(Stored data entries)
BEGIN
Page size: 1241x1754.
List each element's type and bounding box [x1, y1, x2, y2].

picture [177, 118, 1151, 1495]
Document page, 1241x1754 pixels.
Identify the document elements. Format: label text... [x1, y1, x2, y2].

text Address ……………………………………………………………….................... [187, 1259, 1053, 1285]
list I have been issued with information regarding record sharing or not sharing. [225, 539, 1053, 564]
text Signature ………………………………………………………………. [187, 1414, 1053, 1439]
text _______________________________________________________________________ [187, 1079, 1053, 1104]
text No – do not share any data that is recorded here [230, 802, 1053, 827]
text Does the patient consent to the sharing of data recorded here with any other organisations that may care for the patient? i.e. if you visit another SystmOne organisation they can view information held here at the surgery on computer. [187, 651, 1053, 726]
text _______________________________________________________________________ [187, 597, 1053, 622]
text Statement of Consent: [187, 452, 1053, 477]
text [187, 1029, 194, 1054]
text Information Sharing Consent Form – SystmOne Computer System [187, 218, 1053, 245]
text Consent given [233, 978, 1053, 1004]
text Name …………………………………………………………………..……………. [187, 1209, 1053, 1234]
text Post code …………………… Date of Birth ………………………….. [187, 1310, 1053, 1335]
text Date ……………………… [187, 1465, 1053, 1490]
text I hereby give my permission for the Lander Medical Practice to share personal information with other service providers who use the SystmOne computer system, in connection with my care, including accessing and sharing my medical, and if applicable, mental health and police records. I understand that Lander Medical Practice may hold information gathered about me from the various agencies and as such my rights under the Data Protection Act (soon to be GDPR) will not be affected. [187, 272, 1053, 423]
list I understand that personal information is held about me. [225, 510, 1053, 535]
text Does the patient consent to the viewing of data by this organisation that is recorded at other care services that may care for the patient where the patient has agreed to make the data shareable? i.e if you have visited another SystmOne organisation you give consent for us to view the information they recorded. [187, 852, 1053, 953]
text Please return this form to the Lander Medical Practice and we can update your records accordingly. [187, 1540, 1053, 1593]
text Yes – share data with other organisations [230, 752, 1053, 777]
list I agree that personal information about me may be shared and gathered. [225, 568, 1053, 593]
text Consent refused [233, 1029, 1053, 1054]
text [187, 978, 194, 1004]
END
From the start of the data to the line that holds "Document page, 1241x1754 pixels.", retype each line exactly, with both ends included.

EXERCISE RESPONSE
Page size: 1241x1754.
List each element's type and bounding box [x1, y1, x2, y2].

picture [177, 118, 1151, 1495]
Document page, 1241x1754 pixels.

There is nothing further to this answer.